Please excuse me while I get something off my chest. Maybe writing about it will help.
I’ve been really angry lately. The proximate cause has nothing to do with the world at large, but with the fact that I had to start up the dex again. Almost instantly it took hold in the usual way, compromising my sleep at night and making me tired and fatigued during the day. At least three or four days a week I end up in a daytime coma for 1-3 hours, and the rest of the time I feel crappy. This shortens my temper in the obvious way, but it also just pisses me off. There’s nothing rational about that, but there you go.
But that’s not the whole story. This is my fourth round of dex, and it hasn’t made me angry at the world before. So what else is going on?
Well, there’s Twitter, but I don’t know if that’s cause or effect. I normally don’t engage much on Twitter, but lately I’ve not only been doing it more often, but doing it stupidly. I’m angry, so I launch off a snarky/snotty tweet and then watch the whole conversation go downhill. Needless to say, I’m angrier at the end than I was at the beginning.
I could just hide my mentions and stop engaging, but that would be annoying to other people who find Twitter a good way to communicate with me. And that’s only a band-aid anyway.
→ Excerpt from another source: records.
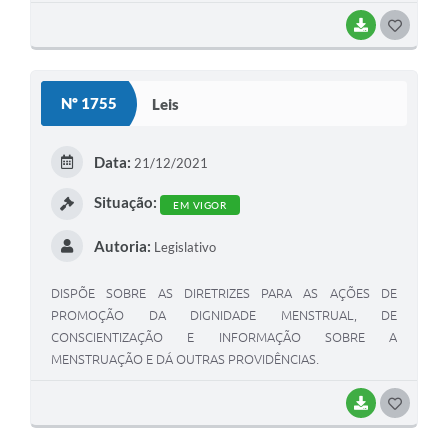
BAIXAR
G
O
S
Nº 1755
Leis
T
E
Data:
21/12/2021
I
Situação:
EM VIGOR
Autoria:
Legislativo
DISPÕE SOBRE AS DIRETRIZES PARA AS AÇÕES DE
PROMOÇÃO DA DIGNIDADE MENSTRUAL, DE
CONSCIENTIZAÇÃO E INFORMAÇÃO SOBRE A
MENSTRUAÇÃO E DÁ OUTRAS PROVIDÊNCIAS.
BAIXAR
G
O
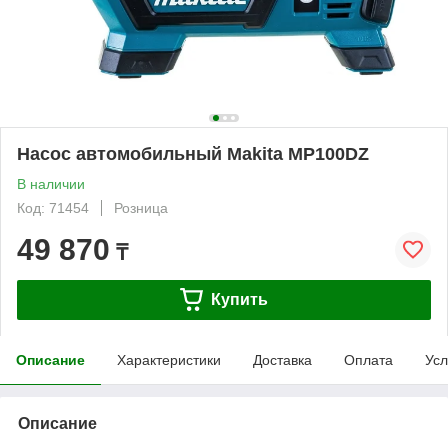
Насос автомобильный Makita MP100DZ
В наличии
Код: 71454
Розница
49 870
₸
Купить
Описание
Характеристики
Доставка
Оплата
Усл
Описание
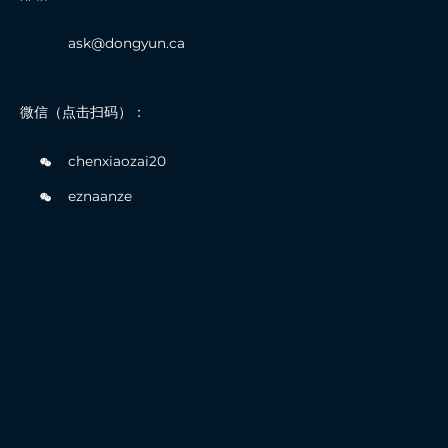
ask@dongyun.ca
微信（点击扫码）：
chenxiaozai20
eznaanze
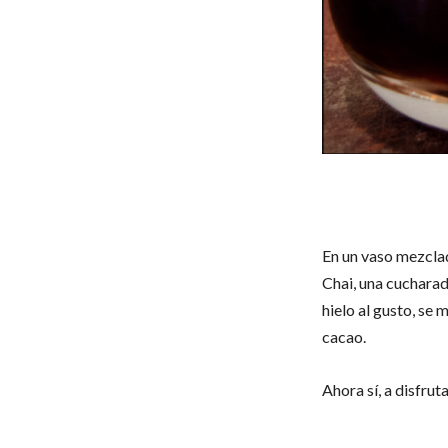
En un vaso mezclad
Chai, una cucharada
hielo al gusto, se 
cacao.
Ahora sí, a disfrut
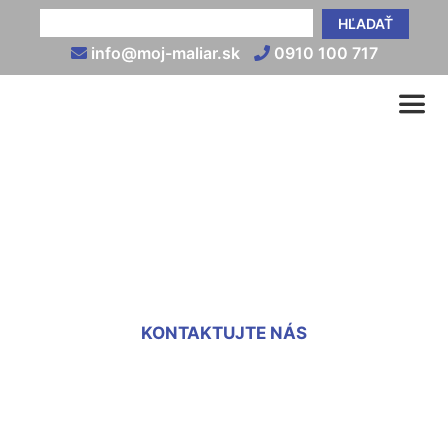
HĽADAŤ
info@moj-maliar.sk
0910 100 717
Vysprávka okien Schloss
Petronell
KONTAKTUJTE NÁS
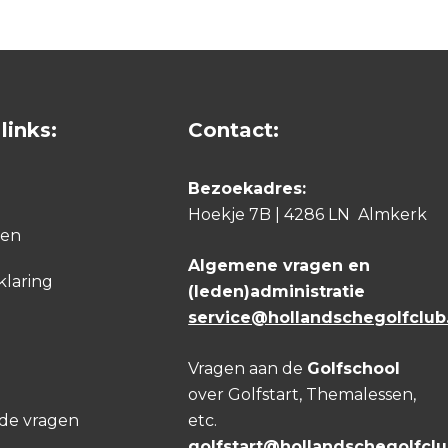
links:
Contact:
Bezoekadres:
Hoekje 7B | 4286 LN Almkerk
den
Algemene vragen en
klaring
(leden)administratie
service@hollandschegolfclub.
Vragen aan de
Golfschool
over Golfstart, Themalessen,
lde vragen
etc.
golfstart@hollandschegolfclu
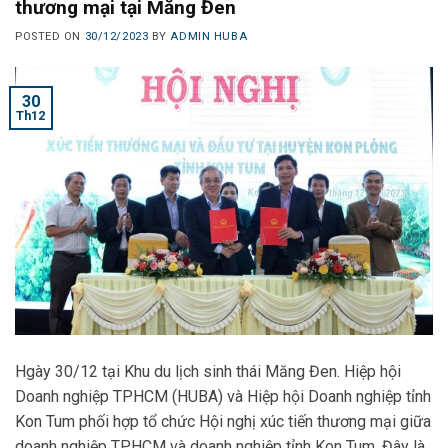
thương mại tại Măng Đen
POSTED ON
30/12/2023
BY
ADMIN HUBA
30
Th12
Hgày 30/12 tại Khu du lịch sinh thái Măng Đen. Hiệp hội
Doanh nghiệp TPHCM (HUBA) và Hiệp hội Doanh nghiệp tỉnh
Kon Tum phối hợp tổ chức Hội nghị xúc tiến thương mại giữa
doanh nghiệp TPHCM và doanh nghiệp tỉnh Kon Tum. Đây là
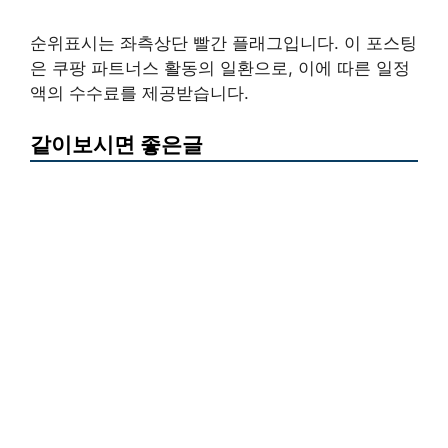
순위표시는 좌측상단 빨간 플래그입니다. 이 포스팅
은 쿠팡 파트너스 활동의 일환으로, 이에 따른 일정
액의 수수료를 제공받습니다.
같이보시면 좋은글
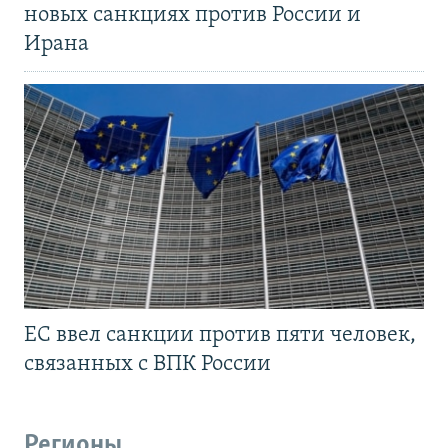
новых санкциях против России и
Ирана
ЕС ввел санкции против пяти человек,
связанных с ВПК России
Регионы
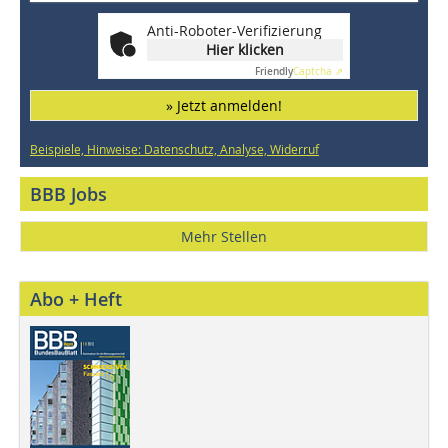
Anti-Roboter-Verifizierung
Hier klicken
Friendly
Captcha ⇗
» Jetzt anmelden!
Beispiele, Hinweise: Datenschutz, Analyse, Widerruf
BBB Jobs
Mehr Stellen
Abo + Heft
Then there’s Trump, of course. Or, more accurately, the entire Republican Party. This is a little hard to describe since it’s hardly news that Trump is a boor and Republicans are the party of the rich and powerful. But during one of my recent Twitter squabbles, it all hit me a little harder than usual. The argument was about—well, that doesn’t matter. It was an essentially minor issue of fact that probably wasn’t going to change by much no matter which of us was right. And I realized just how much time liberals spend on this kind of thing—myself very much included. We call each other out constantly on the precise truth of some fact or policy position. Can Bernie really pay for his health care plan? Can we really blame the latest huge storm on climate change? Is middle-class income growth really stagnant or merely sluggish?
Meanwhile, the Republican Party and Fox News are peddling an entire alternate reality. Global warming is due to sunspots. Donald Trump isn’t a racist. Tax cuts for the wealthy are good for the economy. Benghazi was a deliberate setup. Undocumented immigrants are murderers and rapists. Social Security is going bankrupt. Voter fraud is rampant. China pays for tariffs.
They aren’t arguing about whether it’s unfair to say that Mexican immigrants commit 1.2 murders per 100,000 because it’s really 1.1 if you control for age and gender. They just follow whatever lead Trump provides and run ads with grieving white families and gritty mug shots of some dark-skinned assailant. Done.
I’m saying absolutely nothing original here. And I like the fact that liberals are sort of obsessed with keeping everyone honest even on fairly minor details. But there’s definitely something a little deck-chairish about it these days.
This is a mishmash, but the result is that it’s made me a little sloppy lately. Given everything going on around us, it’s hard to feel like it’s worthwhile sweating every detail and making sure I haven’t skipped a step or two. And then I get beat up about it—sometimes fairly, sometimes not—and I spend more time on the damn topic than I would have if I’d just done it right the first time. And I’m angry about that, and I’m angry that I/we are wasting our time on this kind of stuff while Republicans are gleefully gerrymandering, repressing votes, trying to destroy Obamacare, passing huge tax windfalls for the rich, cutting food stamps, demanding investigations of Robert Mueller, pissing off every ally America has, and just generally doubling down on their commitment to race baiting and winning the white vote.
I don’t know. I’m not sure this helped after all. Maybe I need to take up yoga.